Williams Companies’ commodity price exposure
Many analysts believe that the earnings of midstream companies don’t have much direct commodity price exposure. Larger companies like Williams Companies (WMB) and Kinder Morgan (KMI) and smaller ones like Crestwood Equity Partners (CEQP) and EQT Midstream Partners (EQM) seem to have relatively low commodity price exposure.
WMB’s stock price and crude oil (USO) had a correlation coefficient of 0.41 over the past one year, while natural gas (UNG) and WMB have a correlation coefficient of 0.01 for the same period. A correlation coefficient close to one indicates a strong relationship between two variables.
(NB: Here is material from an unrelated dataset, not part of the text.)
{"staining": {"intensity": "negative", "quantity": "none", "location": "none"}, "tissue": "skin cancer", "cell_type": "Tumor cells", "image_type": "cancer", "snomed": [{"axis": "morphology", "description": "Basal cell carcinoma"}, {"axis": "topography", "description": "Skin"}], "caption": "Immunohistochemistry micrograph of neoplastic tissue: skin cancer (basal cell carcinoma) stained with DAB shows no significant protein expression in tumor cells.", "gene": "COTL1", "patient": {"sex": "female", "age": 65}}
WMB’s high correlation with crude oil reflects its high NGLs (natural gas liquids) exposure. At the same time, its low correlation with natural gas reflects its fee-based natural gas midstream businesses.
~93% of Williams Partners’ (WPZ) 3Q16 YTD (year-to-date) gross margin was from fee-based sources. Williams’ commodity exposure is expected to fall following recent announcements like its Transco expansion, its Canadian assets sale, and its sale of the Geismar Plant. The asset sale could result in lower NGLs and olefins exposure.
Williams Companies’ indirect commodity exposure
Midstream companies are indirectly exposed to commodity prices through production levels. If crude oil and natural gas prices stay low, upstream producers might cut their production or even go bankrupt, which might result in lower throughput volumes, lower earnings, and higher counterparty risk. Williams’ throughput volumes have been negatively affected by production-related shut-ins in some regions including the Eagle Ford and Barnett Shale.
Williams lowered its counterparty exposure after it restructured its contract with Chesapeake Energy (CHK) in the Barnett and mid-continent regions. Now, CHK accounts for ~15% of Williams’ total revenue.